If anyone is interested please let me know

Thanks, Tracey


----------



## TaylorGS (Feb 27, 2005)

Can you post some pictures of he/she?
Taylor


----------



## Tralyna (Apr 30, 2005)

Hello Taylor,

Thanks for the quick reply...
I am on my husbands computer right now because my computer is not responding to me and he will be back in town tomorrow night. I have a slide show of him/her and will post them tomorrow night if that will be ok. He still has the yellow fuzz and I see any day now she will be sprouting feathers  all over. I will try to fix the computer this evening and will post just as soon as I can.
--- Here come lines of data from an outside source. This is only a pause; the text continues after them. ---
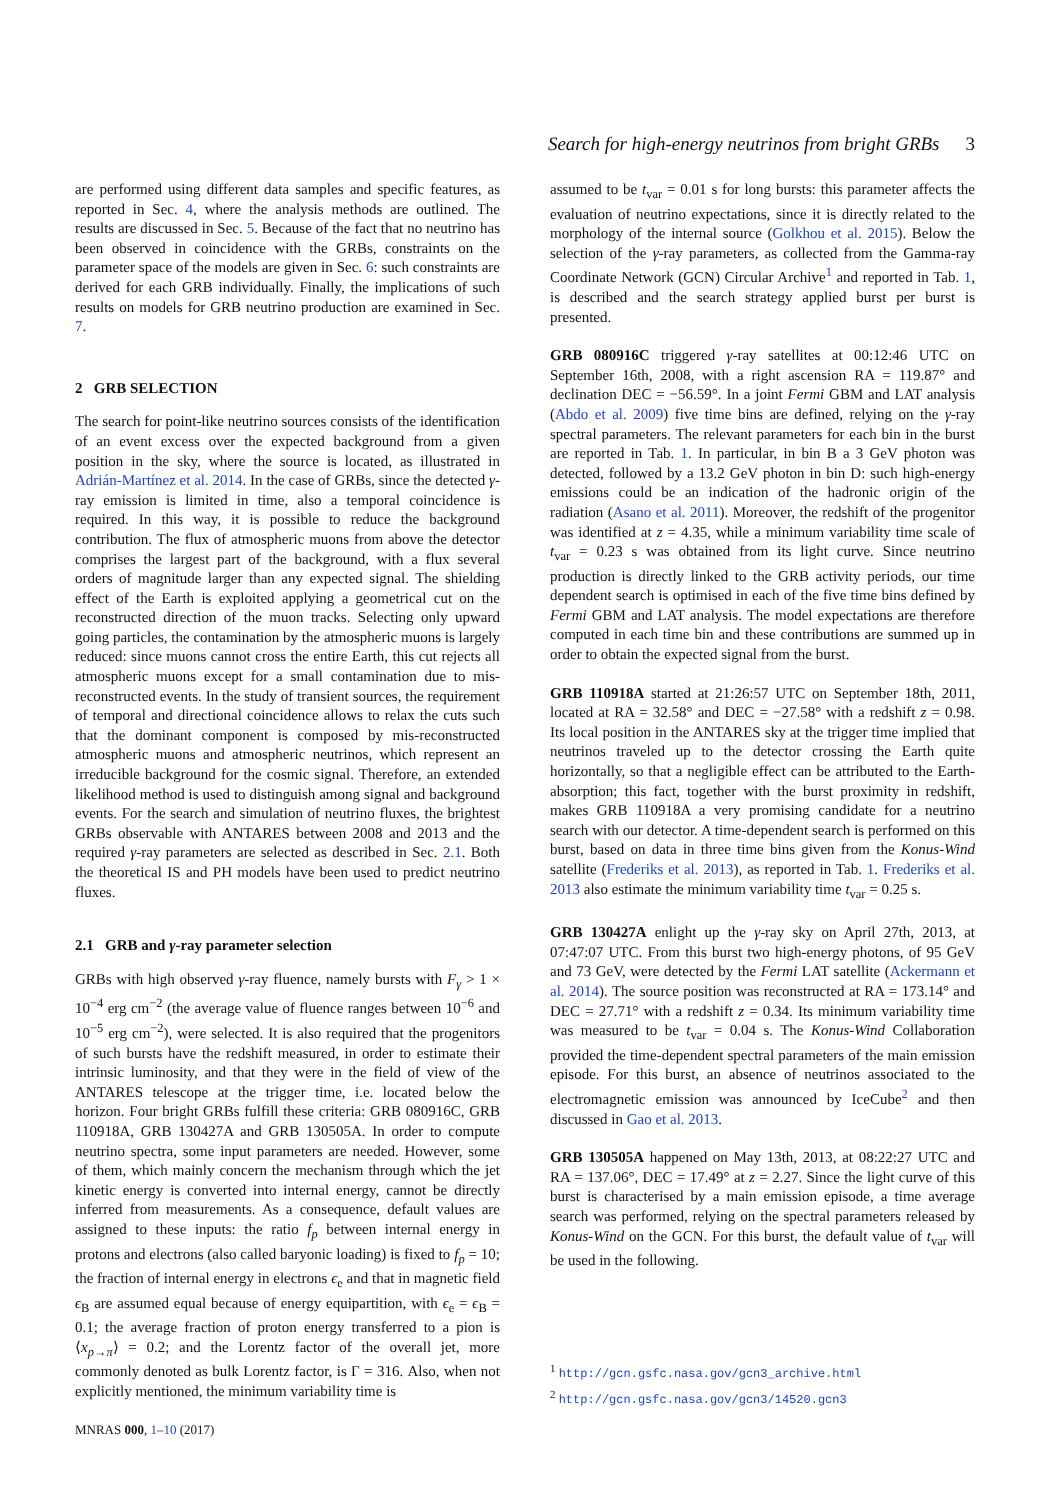Search for high-energy neutrinos from bright GRBs 3
are performed using different data samples and specific features, as reported in Sec. 4, where the analysis methods are outlined. The results are discussed in Sec. 5. Because of the fact that no neutrino has been observed in coincidence with the GRBs, constraints on the parameter space of the models are given in Sec. 6: such constraints are derived for each GRB individually. Finally, the implications of such results on models for GRB neutrino production are examined in Sec. 7.
2 GRB SELECTION
The search for point-like neutrino sources consists of the identification of an event excess over the expected background from a given position in the sky, where the source is located, as illustrated in Adrián-Martínez et al. 2014. In the case of GRBs, since the detected γ-ray emission is limited in time, also a temporal coincidence is required. In this way, it is possible to reduce the background contribution. The flux of atmospheric muons from above the detector comprises the largest part of the background, with a flux several orders of magnitude larger than any expected signal. The shielding effect of the Earth is exploited applying a geometrical cut on the reconstructed direction of the muon tracks. Selecting only upward going particles, the contamination by the atmospheric muons is largely reduced: since muons cannot cross the entire Earth, this cut rejects all atmospheric muons except for a small contamination due to mis-reconstructed events. In the study of transient sources, the requirement of temporal and directional coincidence allows to relax the cuts such that the dominant component is composed by mis-reconstructed atmospheric muons and atmospheric neutrinos, which represent an irreducible background for the cosmic signal. Therefore, an extended likelihood method is used to distinguish among signal and background events. For the search and simulation of neutrino fluxes, the brightest GRBs observable with ANTARES between 2008 and 2013 and the required γ-ray parameters are selected as described in Sec. 2.1. Both the theoretical IS and PH models have been used to predict neutrino fluxes.
2.1 GRB and γ-ray parameter selection
GRBs with high observed γ-ray fluence, namely bursts with F<sub>γ</sub> > 1 × 10<sup>−4</sup> erg cm<sup>−2</sup> (the average value of fluence ranges between 10<sup>−6</sup> and 10<sup>−5</sup> erg cm<sup>−2</sup>), were selected. It is also required that the progenitors of such bursts have the redshift measured, in order to estimate their intrinsic luminosity, and that they were in the field of view of the ANTARES telescope at the trigger time, i.e. located below the horizon. Four bright GRBs fulfill these criteria: GRB 080916C, GRB 110918A, GRB 130427A and GRB 130505A. In order to compute neutrino spectra, some input parameters are needed. However, some of them, which mainly concern the mechanism through which the jet kinetic energy is converted into internal energy, cannot be directly inferred from measurements. As a consequence, default values are assigned to these inputs: the ratio f<sub>p</sub> between internal energy in protons and electrons (also called baryonic loading) is fixed to f<sub>p</sub> = 10; the fraction of internal energy in electrons ϵ<sub>e</sub> and that in magnetic field ϵ<sub>B</sub> are assumed equal because of energy equipartition, with ϵ<sub>e</sub> = ϵ<sub>B</sub> = 0.1; the average fraction of proton energy transferred to a pion is ⟨x<sub>p→π</sub>⟩ = 0.2; and the Lorentz factor of the overall jet, more commonly denoted as bulk Lorentz factor, is Γ = 316. Also, when not explicitly mentioned, the minimum variability time is
assumed to be t<sub>var</sub> = 0.01 s for long bursts: this parameter affects the evaluation of neutrino expectations, since it is directly related to the morphology of the internal source (Golkhou et al. 2015). Below the selection of the γ-ray parameters, as collected from the Gamma-ray Coordinate Network (GCN) Circular Archive<sup>1</sup> and reported in Tab. 1, is described and the search strategy applied burst per burst is presented.
GRB 080916C triggered γ-ray satellites at 00:12:46 UTC on September 16th, 2008, with a right ascension RA = 119.87° and declination DEC = −56.59°. In a joint Fermi GBM and LAT analysis (Abdo et al. 2009) five time bins are defined, relying on the γ-ray spectral parameters. The relevant parameters for each bin in the burst are reported in Tab. 1. In particular, in bin B a 3 GeV photon was detected, followed by a 13.2 GeV photon in bin D: such high-energy emissions could be an indication of the hadronic origin of the radiation (Asano et al. 2011). Moreover, the redshift of the progenitor was identified at z = 4.35, while a minimum variability time scale of t<sub>var</sub> = 0.23 s was obtained from its light curve. Since neutrino production is directly linked to the GRB activity periods, our time dependent search is optimised in each of the five time bins defined by Fermi GBM and LAT analysis. The model expectations are therefore computed in each time bin and these contributions are summed up in order to obtain the expected signal from the burst.
GRB 110918A started at 21:26:57 UTC on September 18th, 2011, located at RA = 32.58° and DEC = −27.58° with a redshift z = 0.98. Its local position in the ANTARES sky at the trigger time implied that neutrinos traveled up to the detector crossing the Earth quite horizontally, so that a negligible effect can be attributed to the Earth-absorption; this fact, together with the burst proximity in redshift, makes GRB 110918A a very promising candidate for a neutrino search with our detector. A time-dependent search is performed on this burst, based on data in three time bins given from the Konus-Wind satellite (Frederiks et al. 2013), as reported in Tab. 1. Frederiks et al. 2013 also estimate the minimum variability time t<sub>var</sub> = 0.25 s.
GRB 130427A enlight up the γ-ray sky on April 27th, 2013, at 07:47:07 UTC. From this burst two high-energy photons, of 95 GeV and 73 GeV, were detected by the Fermi LAT satellite (Ackermann et al. 2014). The source position was reconstructed at RA = 173.14° and DEC = 27.71° with a redshift z = 0.34. Its minimum variability time was measured to be t<sub>var</sub> = 0.04 s. The Konus-Wind Collaboration provided the time-dependent spectral parameters of the main emission episode. For this burst, an absence of neutrinos associated to the electromagnetic emission was announced by IceCube<sup>2</sup> and then discussed in Gao et al. 2013.
GRB 130505A happened on May 13th, 2013, at 08:22:27 UTC and RA = 137.06°, DEC = 17.49° at z = 2.27. Since the light curve of this burst is characterised by a main emission episode, a time average search was performed, relying on the spectral parameters released by Konus-Wind on the GCN. For this burst, the default value of t<sub>var</sub> will be used in the following.
<sup>1</sup> http://gcn.gsfc.nasa.gov/gcn3_archive.html
<sup>2</sup> http://gcn.gsfc.nasa.gov/gcn3/14520.gcn3
MNRAS 000, 1–10 (2017)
Thanks Tracey


----------



## pdpbison (Mar 15, 2005)

Hi Tracy, 


I would be happy to take over if you can get the little one to me herein Las Vegas, or, maybe I could meet you somewhere kinda sorta mid-way somewhere...

Lemme know...

Glad to do it...

My little 'Survived Crow attack' Baby is about 16 days old...and I am sure would enjoy some company...

Phil
Las Vegas


----------



## upcd (Mar 12, 2005)

*Location*

What city and state are you located in so we can see if there is someone by you who could take over. Debbie


----------



## Tralyna (Apr 30, 2005)

I live on the west side of Phoenix Arizona.


----------